= Eleanor Riley =

Scottish academic

Eleanor Mary Riley was Director of the Roslin Institute, Dean of Research at the Royal (Dick) School of Veterinary Studies, and professor of Immunology at the University of Edinburgh. Her research focusses on understanding the immune response of the host to malaria and other diseases using human data and mouse models.

== Education ==
Riley gained her bachelor's degree in cell biology and veterinary science from the University of Bristol, before reading for a postgraduate diploma in veterinary disease from Cornell University and studying her PhD in immunology and parasitology at the University of Liverpool. Her thesis entitled 'The immunology of experimental Echinoccus granulosus [sic] infection in mice was accepted in 1985.

== Career ==
Riley worked for five years at the MRC Unit The Gambia. Riley joined the University of Edinburgh initially as a research fellow in 1990, before moving to the London School of Hygiene & Tropical Medicine (LSHTM) in 1998 as a professor of infectious disease and immunology.
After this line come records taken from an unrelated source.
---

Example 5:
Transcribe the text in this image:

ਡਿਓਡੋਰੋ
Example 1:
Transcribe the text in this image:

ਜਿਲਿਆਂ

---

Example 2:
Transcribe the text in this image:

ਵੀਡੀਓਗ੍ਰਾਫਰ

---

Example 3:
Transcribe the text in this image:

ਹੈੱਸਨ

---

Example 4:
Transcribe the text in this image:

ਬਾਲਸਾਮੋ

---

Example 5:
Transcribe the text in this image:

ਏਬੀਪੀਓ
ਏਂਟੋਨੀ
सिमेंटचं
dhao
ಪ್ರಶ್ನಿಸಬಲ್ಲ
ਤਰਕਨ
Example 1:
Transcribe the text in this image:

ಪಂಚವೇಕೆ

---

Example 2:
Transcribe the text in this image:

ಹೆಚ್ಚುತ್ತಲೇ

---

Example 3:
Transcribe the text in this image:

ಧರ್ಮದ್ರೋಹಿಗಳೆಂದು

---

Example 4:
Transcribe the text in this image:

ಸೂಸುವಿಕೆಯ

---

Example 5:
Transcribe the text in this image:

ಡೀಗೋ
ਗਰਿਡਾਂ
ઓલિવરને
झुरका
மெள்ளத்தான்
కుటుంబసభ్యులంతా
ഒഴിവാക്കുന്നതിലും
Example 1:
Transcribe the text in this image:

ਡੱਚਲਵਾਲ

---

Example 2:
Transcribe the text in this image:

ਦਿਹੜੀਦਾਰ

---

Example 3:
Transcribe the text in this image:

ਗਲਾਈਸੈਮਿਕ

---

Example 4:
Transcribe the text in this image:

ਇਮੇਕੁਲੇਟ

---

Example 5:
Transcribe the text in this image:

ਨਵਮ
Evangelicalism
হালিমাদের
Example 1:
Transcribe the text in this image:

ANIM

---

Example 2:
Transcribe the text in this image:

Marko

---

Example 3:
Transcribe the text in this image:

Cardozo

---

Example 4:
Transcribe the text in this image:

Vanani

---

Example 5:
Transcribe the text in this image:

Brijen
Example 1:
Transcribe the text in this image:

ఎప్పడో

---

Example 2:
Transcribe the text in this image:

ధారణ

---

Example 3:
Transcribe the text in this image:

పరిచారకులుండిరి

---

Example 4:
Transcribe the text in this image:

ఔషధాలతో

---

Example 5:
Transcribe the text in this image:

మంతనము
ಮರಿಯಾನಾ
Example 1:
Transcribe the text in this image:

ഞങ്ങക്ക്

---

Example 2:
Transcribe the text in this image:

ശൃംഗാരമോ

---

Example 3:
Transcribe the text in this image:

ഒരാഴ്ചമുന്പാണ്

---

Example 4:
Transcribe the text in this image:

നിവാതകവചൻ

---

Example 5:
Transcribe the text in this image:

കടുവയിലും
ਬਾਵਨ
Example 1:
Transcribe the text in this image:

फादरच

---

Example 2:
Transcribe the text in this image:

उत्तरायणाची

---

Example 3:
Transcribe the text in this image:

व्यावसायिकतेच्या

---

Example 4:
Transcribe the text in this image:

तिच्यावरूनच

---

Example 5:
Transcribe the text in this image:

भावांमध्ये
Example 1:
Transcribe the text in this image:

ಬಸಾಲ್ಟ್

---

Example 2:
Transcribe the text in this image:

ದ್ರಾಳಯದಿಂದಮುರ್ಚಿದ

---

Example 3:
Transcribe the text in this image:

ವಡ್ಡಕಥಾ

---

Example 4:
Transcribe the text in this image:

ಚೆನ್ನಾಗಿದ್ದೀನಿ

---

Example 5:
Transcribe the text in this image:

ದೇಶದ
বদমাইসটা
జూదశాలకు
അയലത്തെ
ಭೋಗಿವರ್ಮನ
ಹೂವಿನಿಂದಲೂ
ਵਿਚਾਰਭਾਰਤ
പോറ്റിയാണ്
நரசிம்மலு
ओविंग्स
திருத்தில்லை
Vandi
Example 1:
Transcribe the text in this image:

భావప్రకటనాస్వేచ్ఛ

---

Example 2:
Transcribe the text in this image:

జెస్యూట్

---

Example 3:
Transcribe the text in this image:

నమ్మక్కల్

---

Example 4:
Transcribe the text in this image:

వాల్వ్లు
She was promoted in 2001 to head of the immunology and infectious disease department, a post she held until 2013. She was elected a fellow of the Academy of Medical Sciences in 2014. Riley was appointed director of the Roslin Institute in September 2017, one month before the Roslin was awarded a Gold Athena SWAN for outstanding commitments to gender equality in the workplace. She was invited to give the 2018 International Day of Women and Girls in Science Lecture at the University of St Andrews. In 2019 Riley became the first woman to be awarded the Ronald Ross Medal by LSHTM, stating that:

Professor Riley is a world leader in malaria immunology, with a unique background in basic sciences, veterinary medicine, human infectious diseases and global health, and has made major contributions to strengthening research capacity in Africa

In February 2020 Riley resigned from her post as director of the Roslin Institute following alleged bullying by senior members of the college. She was elected a Fellow of the Royal Society of Edinburgh in 2021.

Riley was appointed Commander of the Order of the British Empire (CBE) in the 2023 Birthday Honours for services to immunology.